RELATED: Brooklyn Park PD sees more phantom guns on the streets; new federal rules expected soon

“We recovered double what we recovered last year and it was about double the year before,” McCrary said. “If they didn’t show up at crime scenes, it wouldn’t be so bad, but they are.”

The ATF rules went into effect as planned after a federal judge dismissed a legal challenge from a North Dakota gun owner and more than a dozen Republican attorneys general who have claimed that the agency had “exceeded its authority”.

They argued, in part, that the ATF “incorrectly referred to” the term “privately manufactured firearm” to limit the constitutional rights of gun owners.

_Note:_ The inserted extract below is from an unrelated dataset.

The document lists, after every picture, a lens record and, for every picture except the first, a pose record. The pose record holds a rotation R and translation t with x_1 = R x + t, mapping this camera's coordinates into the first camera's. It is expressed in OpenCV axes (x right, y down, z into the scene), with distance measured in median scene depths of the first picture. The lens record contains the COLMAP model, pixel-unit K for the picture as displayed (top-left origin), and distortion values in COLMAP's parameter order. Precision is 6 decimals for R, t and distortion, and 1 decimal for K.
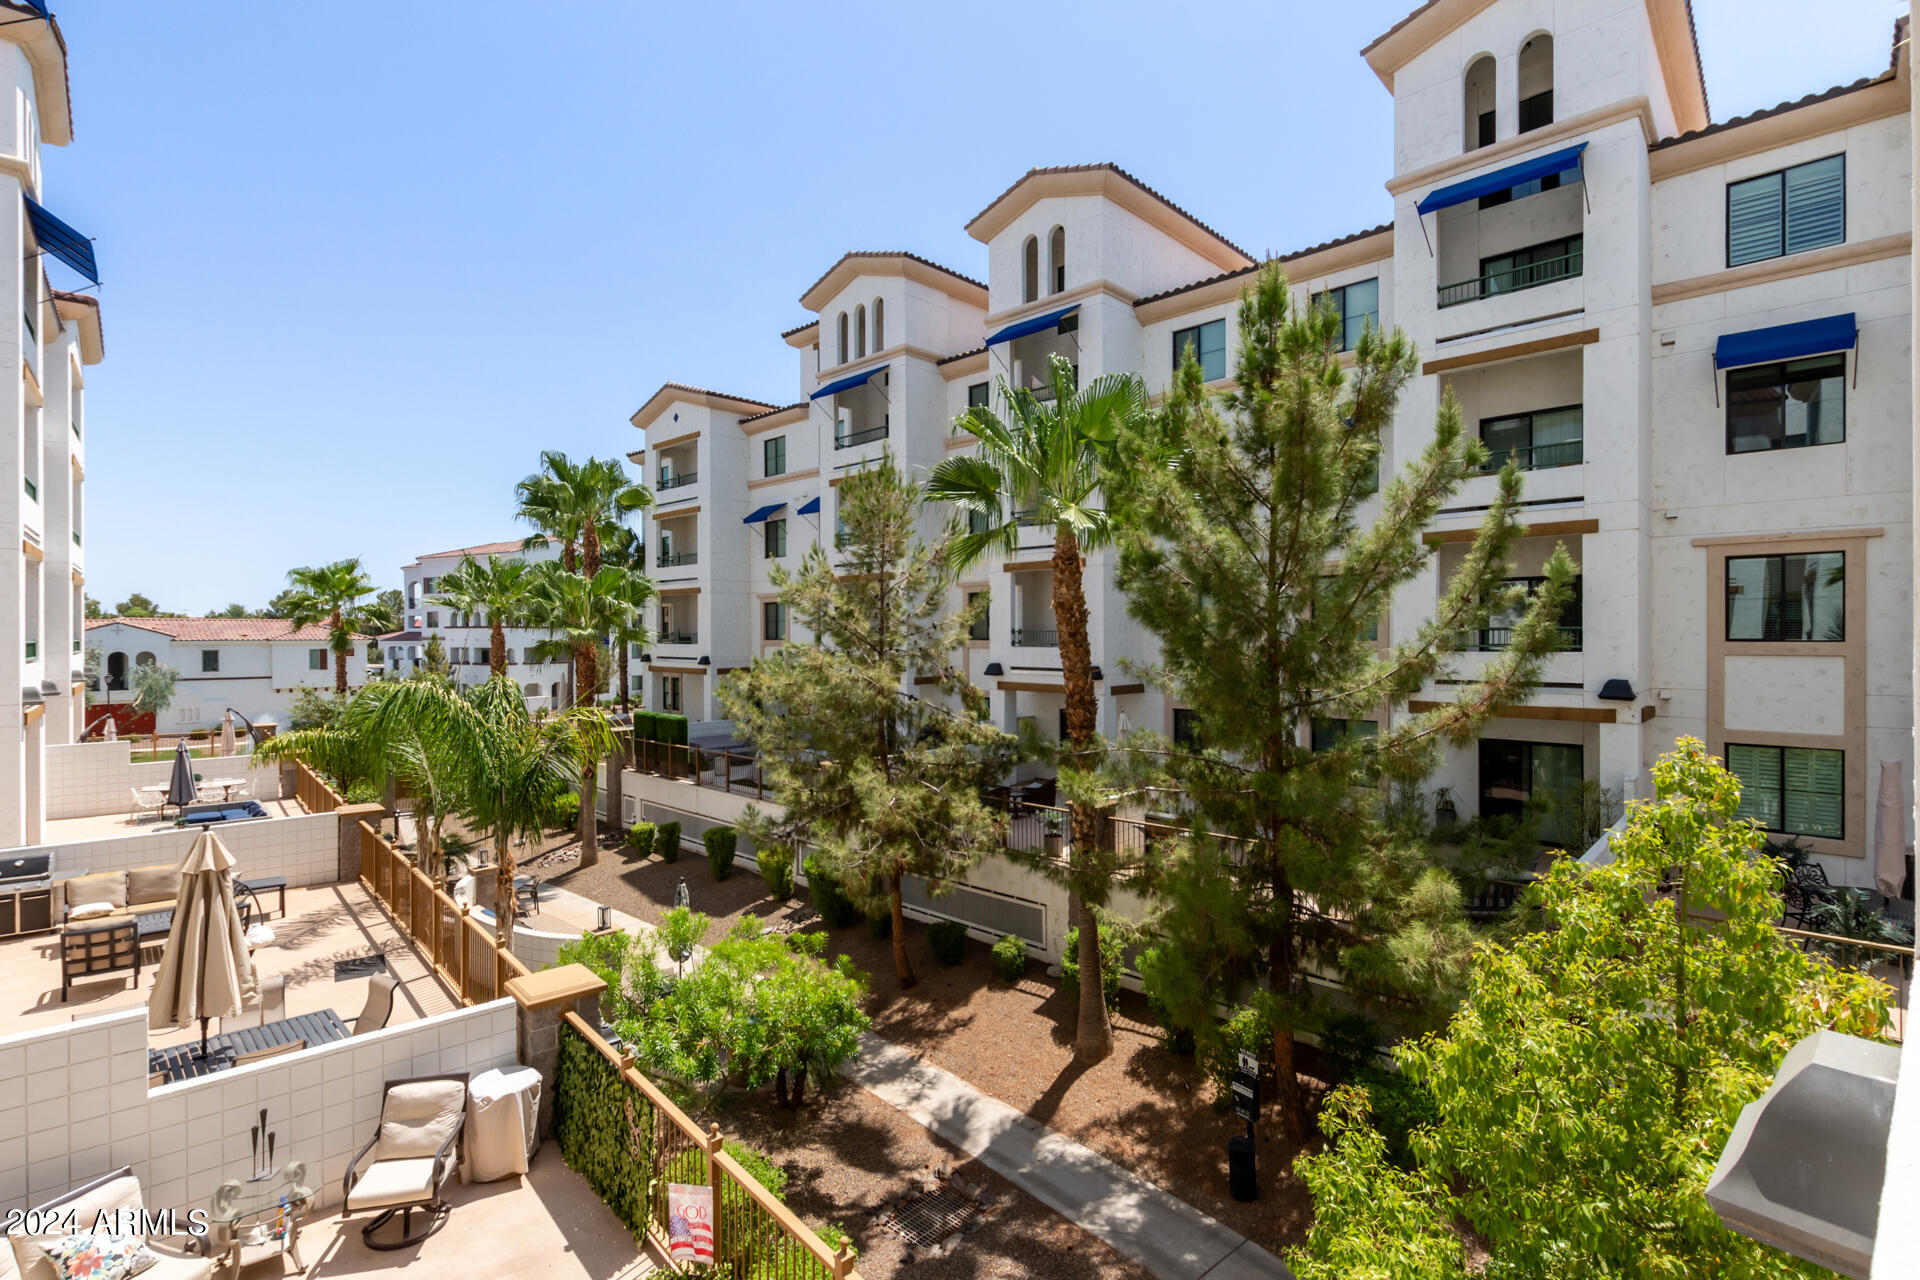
lens RADIAL K [[878.3, 0, 961.2], [0, 878.3, 639.9], [0, 0, 1]] dist [0.010262, -0.005965]
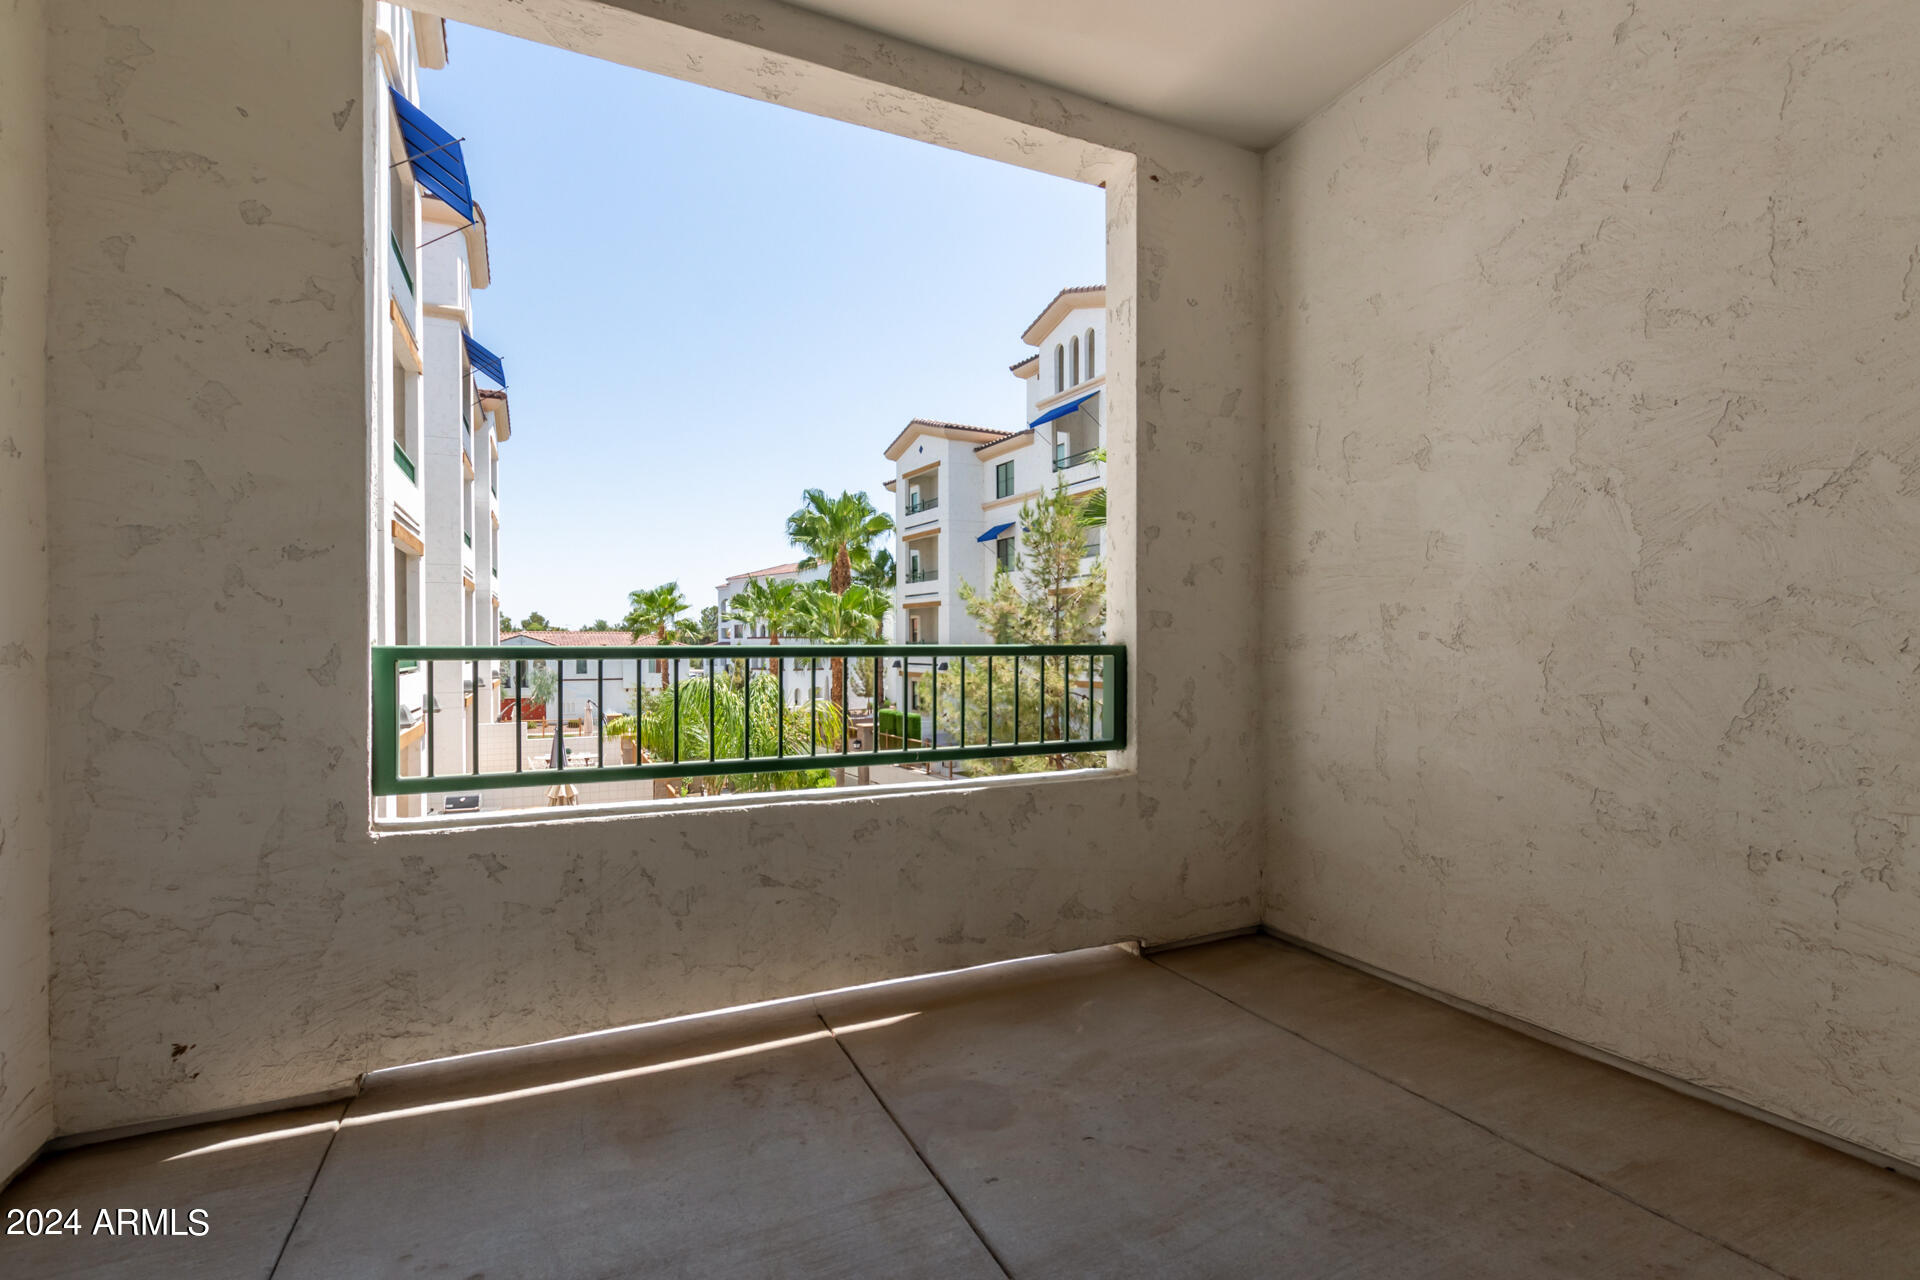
lens RADIAL K [[878.3, 0, 965.8], [0, 878.3, 653.9], [0, 0, 1]] dist [0.010262, -0.005965]
pose [[0.956386, 0.001029, -0.292105, 0.071655], [0.000645, 0.999984, 0.005637, 0.001925], [0.292106, -0.005580, 0.956370, -0.070173]]
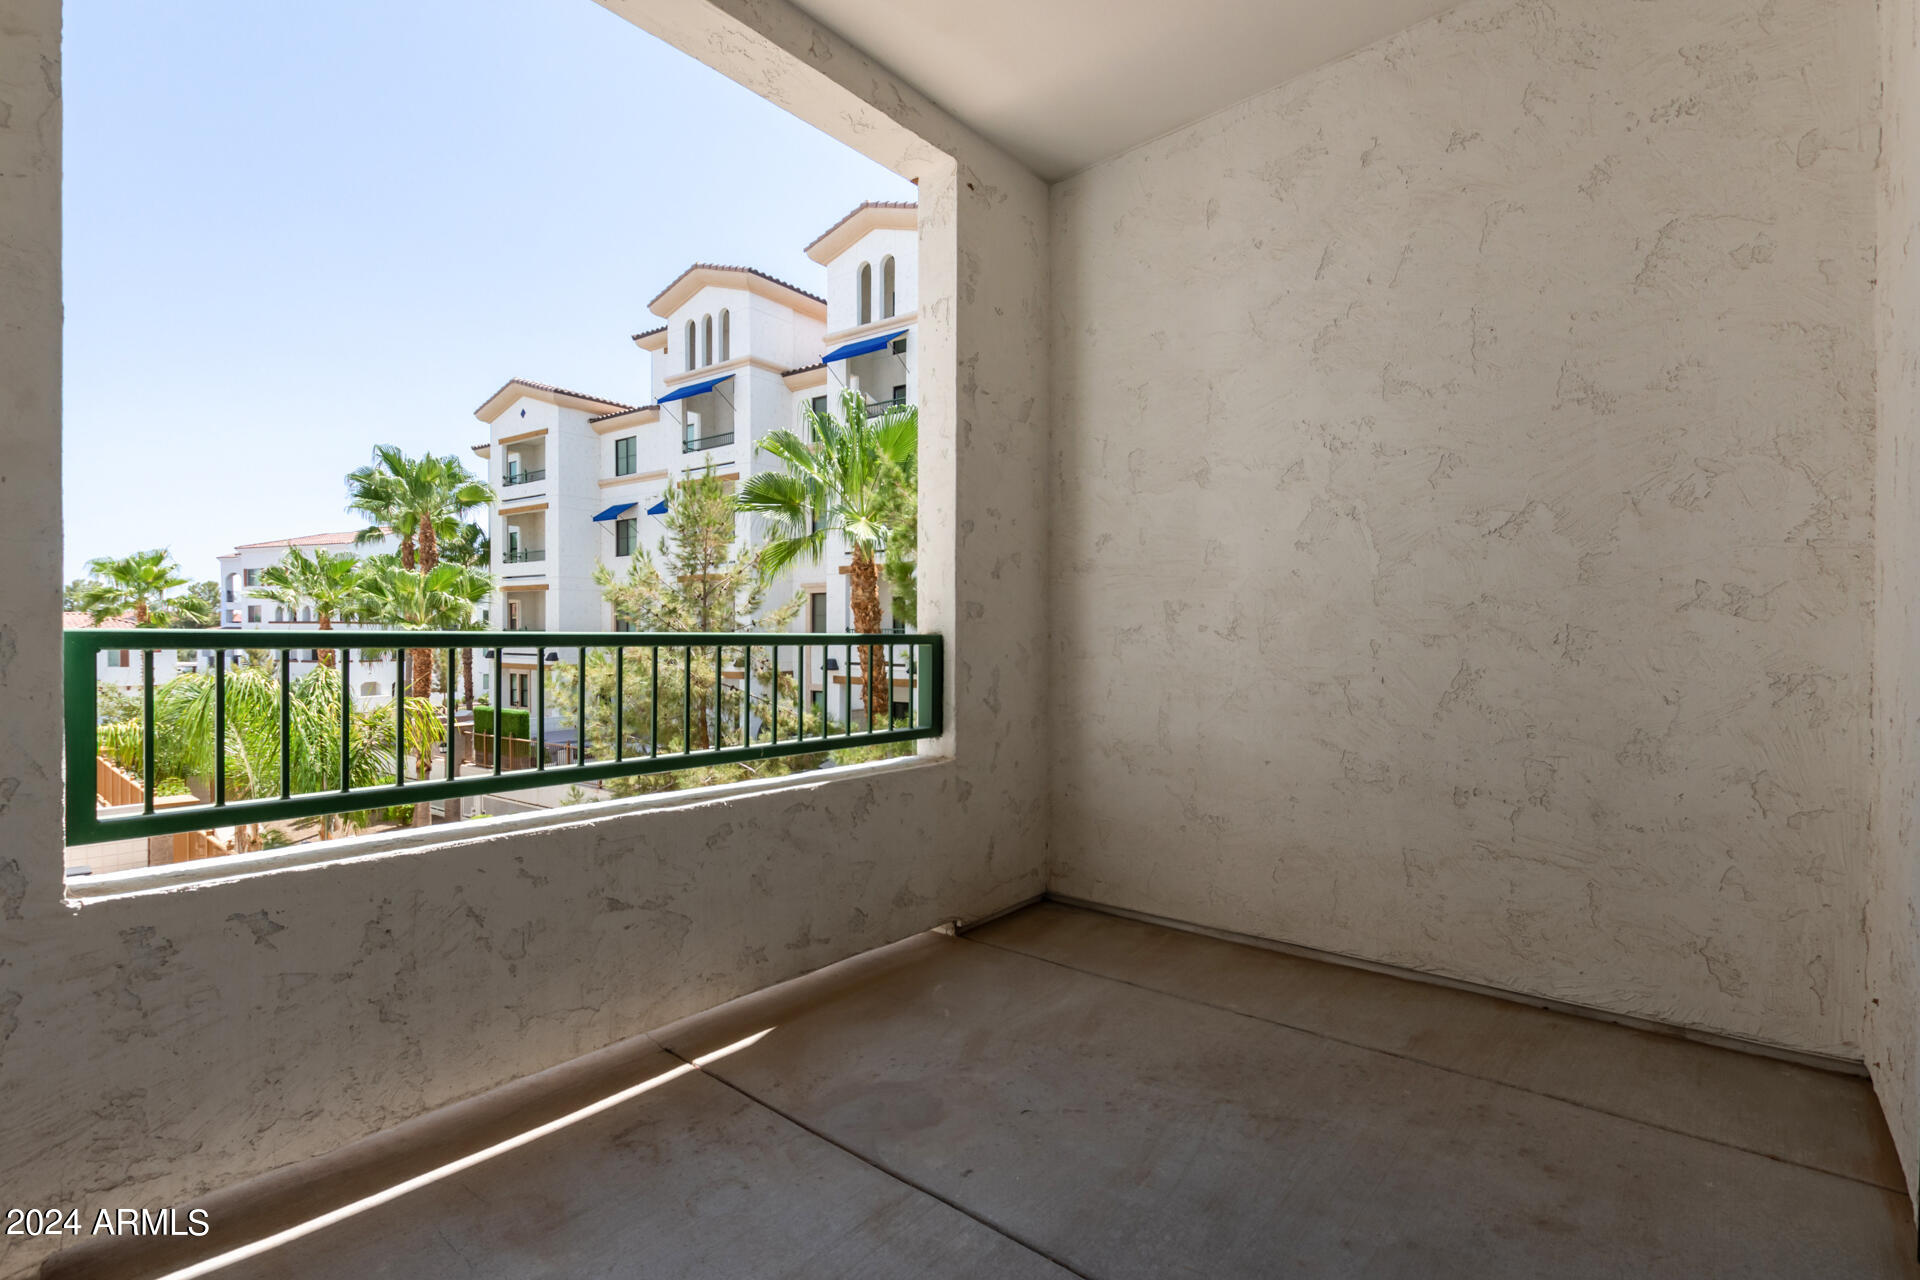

In a decision filed Tuesday, Judge Peter Welte found that the ATF can define firearms as necessary and that the agency acted in the interests of law enforcement and public safety.

Rob Doar, the vice chair of the Minnesota Gun Owners Caucus, previously told 5 EYEWITNESS NEWS that the new rules won’t be a huge burden on legal gun owners.

But he played down the impact the additional regulations will have on crime.

“If we see this as some sort of solution to a public safety crisis that we’re going through, we’re going to be setting ourselves up for a huge disappointment,” Doar said earlier this month.

Rashmi Seneviratne, executive director of Protect Minnesota, a nonprofit that advocates for gun reform in the state, said while the rules are limited in scope, they’re still a step in the right direction. .

“One thing won’t fix everything, but we can do a lot of little things that will reduce gun violence,” she said.